> **Exercise aim**
Rewrite part of the records below, replacing "collector number" with "field number" and leaving everything else unchanged. Begin at the line that contains "county / district: Zambales", stop after the line that contains "order: Zingiberales", and give only those lines.

> **Dataset records**
☆ ☆ ☆

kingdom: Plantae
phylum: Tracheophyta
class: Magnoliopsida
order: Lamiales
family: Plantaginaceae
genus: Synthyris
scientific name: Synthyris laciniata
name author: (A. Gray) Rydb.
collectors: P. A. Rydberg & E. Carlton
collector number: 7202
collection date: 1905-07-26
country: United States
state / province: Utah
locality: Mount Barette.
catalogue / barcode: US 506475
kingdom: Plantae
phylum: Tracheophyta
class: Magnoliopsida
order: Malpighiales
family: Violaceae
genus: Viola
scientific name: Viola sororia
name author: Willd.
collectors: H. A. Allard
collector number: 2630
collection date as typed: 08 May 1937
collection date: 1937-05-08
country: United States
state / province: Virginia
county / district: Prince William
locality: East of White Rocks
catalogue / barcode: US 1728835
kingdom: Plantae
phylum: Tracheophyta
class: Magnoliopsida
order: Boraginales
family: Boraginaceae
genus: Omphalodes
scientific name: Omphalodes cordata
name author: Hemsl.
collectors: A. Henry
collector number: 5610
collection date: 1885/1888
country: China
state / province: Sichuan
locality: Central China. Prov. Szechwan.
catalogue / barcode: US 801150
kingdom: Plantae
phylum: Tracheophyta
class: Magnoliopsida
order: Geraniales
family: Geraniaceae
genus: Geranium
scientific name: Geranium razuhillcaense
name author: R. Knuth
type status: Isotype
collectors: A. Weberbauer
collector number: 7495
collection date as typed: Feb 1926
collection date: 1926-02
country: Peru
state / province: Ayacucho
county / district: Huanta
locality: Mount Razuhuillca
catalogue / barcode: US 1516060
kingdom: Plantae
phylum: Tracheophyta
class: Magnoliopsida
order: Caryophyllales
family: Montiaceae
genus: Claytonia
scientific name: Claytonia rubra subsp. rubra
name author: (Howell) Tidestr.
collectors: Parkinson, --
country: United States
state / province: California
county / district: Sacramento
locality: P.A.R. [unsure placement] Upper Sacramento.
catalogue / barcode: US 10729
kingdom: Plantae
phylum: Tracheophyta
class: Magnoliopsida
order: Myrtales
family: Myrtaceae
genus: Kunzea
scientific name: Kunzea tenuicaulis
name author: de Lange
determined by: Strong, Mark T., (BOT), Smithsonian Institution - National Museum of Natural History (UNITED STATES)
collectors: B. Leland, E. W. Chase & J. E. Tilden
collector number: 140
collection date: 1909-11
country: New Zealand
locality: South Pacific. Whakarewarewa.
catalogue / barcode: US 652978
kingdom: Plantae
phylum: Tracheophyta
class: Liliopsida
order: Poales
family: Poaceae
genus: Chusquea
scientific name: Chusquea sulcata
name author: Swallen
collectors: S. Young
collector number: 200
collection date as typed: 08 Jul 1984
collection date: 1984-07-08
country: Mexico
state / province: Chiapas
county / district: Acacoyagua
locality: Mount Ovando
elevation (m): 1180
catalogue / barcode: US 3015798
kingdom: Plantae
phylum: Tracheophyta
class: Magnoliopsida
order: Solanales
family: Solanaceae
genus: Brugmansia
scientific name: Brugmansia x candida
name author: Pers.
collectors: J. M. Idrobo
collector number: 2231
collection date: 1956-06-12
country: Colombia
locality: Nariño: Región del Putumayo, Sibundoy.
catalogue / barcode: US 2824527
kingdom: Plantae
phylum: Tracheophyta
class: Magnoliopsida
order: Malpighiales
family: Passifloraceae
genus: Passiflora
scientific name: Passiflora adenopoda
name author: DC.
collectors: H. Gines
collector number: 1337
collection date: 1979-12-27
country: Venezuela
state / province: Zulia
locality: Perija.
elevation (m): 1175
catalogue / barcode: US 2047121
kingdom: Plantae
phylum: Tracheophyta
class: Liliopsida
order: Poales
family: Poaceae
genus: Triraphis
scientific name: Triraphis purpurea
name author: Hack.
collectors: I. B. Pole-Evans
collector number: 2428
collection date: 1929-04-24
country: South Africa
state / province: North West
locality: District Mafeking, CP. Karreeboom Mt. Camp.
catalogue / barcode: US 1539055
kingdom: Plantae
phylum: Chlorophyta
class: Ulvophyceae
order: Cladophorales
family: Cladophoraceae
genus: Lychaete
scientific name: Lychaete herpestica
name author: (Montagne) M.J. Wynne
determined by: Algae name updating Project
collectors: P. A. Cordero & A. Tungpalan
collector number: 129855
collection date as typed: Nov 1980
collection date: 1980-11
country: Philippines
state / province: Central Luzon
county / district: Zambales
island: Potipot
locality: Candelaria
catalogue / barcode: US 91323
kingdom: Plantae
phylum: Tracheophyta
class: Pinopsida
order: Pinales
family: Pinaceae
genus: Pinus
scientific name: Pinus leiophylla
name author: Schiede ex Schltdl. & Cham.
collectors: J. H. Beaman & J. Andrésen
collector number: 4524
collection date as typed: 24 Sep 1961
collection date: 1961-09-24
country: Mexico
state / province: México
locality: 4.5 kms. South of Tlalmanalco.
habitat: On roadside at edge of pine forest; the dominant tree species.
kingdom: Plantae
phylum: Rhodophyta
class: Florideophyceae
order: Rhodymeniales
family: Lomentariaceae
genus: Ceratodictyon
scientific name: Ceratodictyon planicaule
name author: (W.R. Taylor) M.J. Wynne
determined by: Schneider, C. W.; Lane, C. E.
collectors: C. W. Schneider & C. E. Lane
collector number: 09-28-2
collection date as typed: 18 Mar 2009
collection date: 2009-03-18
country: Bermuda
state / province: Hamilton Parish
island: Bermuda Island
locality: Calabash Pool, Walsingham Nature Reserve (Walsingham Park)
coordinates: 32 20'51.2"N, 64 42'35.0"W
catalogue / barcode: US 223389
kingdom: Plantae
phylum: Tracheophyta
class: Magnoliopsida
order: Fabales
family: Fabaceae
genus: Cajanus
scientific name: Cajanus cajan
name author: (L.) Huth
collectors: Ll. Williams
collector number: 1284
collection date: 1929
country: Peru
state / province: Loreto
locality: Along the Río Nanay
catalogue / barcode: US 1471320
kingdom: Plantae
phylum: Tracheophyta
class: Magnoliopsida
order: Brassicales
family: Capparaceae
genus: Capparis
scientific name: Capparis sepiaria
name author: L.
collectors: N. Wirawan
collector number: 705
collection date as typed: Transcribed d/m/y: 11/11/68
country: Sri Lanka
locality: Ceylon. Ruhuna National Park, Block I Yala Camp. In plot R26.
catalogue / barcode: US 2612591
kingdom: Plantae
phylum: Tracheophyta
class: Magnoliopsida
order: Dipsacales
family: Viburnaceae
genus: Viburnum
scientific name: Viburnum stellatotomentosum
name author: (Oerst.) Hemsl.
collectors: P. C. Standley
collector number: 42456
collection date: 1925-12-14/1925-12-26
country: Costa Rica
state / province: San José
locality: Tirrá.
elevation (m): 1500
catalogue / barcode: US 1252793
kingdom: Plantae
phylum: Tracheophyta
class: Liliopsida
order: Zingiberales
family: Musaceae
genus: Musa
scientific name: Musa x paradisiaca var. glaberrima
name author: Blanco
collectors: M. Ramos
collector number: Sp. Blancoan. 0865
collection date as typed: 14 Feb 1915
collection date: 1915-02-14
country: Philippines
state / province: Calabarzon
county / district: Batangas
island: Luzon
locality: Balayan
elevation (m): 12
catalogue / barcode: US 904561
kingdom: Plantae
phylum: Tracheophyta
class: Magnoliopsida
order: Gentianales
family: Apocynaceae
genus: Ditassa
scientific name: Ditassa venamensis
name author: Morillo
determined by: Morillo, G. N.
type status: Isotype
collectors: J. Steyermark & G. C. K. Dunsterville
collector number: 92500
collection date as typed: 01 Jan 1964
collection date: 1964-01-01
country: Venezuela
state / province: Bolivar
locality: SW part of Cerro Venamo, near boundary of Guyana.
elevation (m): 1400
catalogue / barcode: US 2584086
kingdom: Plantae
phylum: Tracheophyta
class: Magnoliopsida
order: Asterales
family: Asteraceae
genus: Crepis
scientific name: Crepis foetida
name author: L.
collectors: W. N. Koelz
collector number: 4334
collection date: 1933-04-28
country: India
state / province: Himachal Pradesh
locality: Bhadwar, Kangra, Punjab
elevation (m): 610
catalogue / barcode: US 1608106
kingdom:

☆ ☆ ☆

> **Task answer**
county / district: Zambales
island: Potipot
locality: Candelaria
catalogue / barcode: US 91323
kingdom: Plantae
phylum: Tracheophyta
class: Pinopsida
order: Pinales
family: Pinaceae
genus: Pinus
scientific name: Pinus leiophylla
name author: Schiede ex Schltdl. & Cham.
collectors: J. H. Beaman & J. Andrésen
field number: 4524
collection date as typed: 24 Sep 1961
collection date: 1961-09-24
country: Mexico
state / province: México
locality: 4.5 kms. South of Tlalmanalco.
habitat: On roadside at edge of pine forest; the dominant tree species.
kingdom: Plantae
phylum: Rhodophyta
class: Florideophyceae
order: Rhodymeniales
family: Lomentariaceae
genus: Ceratodictyon
scientific name: Ceratodictyon planicaule
name author: (W.R. Taylor) M.J. Wynne
determined by: Schneider, C. W.; Lane, C. E.
collectors: C. W. Schneider & C. E. Lane
field number: 09-28-2
collection date as typed: 18 Mar 2009
collection date: 2009-03-18
country: Bermuda
state / province: Hamilton Parish
island: Bermuda Island
locality: Calabash Pool, Walsingham Nature Reserve (Walsingham Park)
coordinates: 32 20'51.2"N, 64 42'35.0"W
catalogue / barcode: US 223389
kingdom: Plantae
phylum: Tracheophyta
class: Magnoliopsida
order: Fabales
family: Fabaceae
genus: Cajanus
scientific name: Cajanus cajan
name author: (L.) Huth
collectors: Ll. Williams
field number: 1284
collection date: 1929
country: Peru
state / province: Loreto
locality: Along the Río Nanay
catalogue / barcode: US 1471320
kingdom: Plantae
phylum: Tracheophyta
class: Magnoliopsida
order: Brassicales
family: Capparaceae
genus: Capparis
scientific name: Capparis sepiaria
name author: L.
collectors: N. Wirawan
field number: 705
collection date as typed: Transcribed d/m/y: 11/11/68
country: Sri Lanka
locality: Ceylon. Ruhuna National Park, Block I Yala Camp. In plot R26.
catalogue / barcode: US 2612591
kingdom: Plantae
phylum: Tracheophyta
class: Magnoliopsida
order: Dipsacales
family: Viburnaceae
genus: Viburnum
scientific name: Viburnum stellatotomentosum
name author: (Oerst.) Hemsl.
collectors: P. C. Standley
field number: 42456
collection date: 1925-12-14/1925-12-26
country: Costa Rica
state / province: San José
locality: Tirrá.
elevation (m): 1500
catalogue / barcode: US 1252793
kingdom: Plantae
phylum: Tracheophyta
class: Liliopsida
order: Zingiberales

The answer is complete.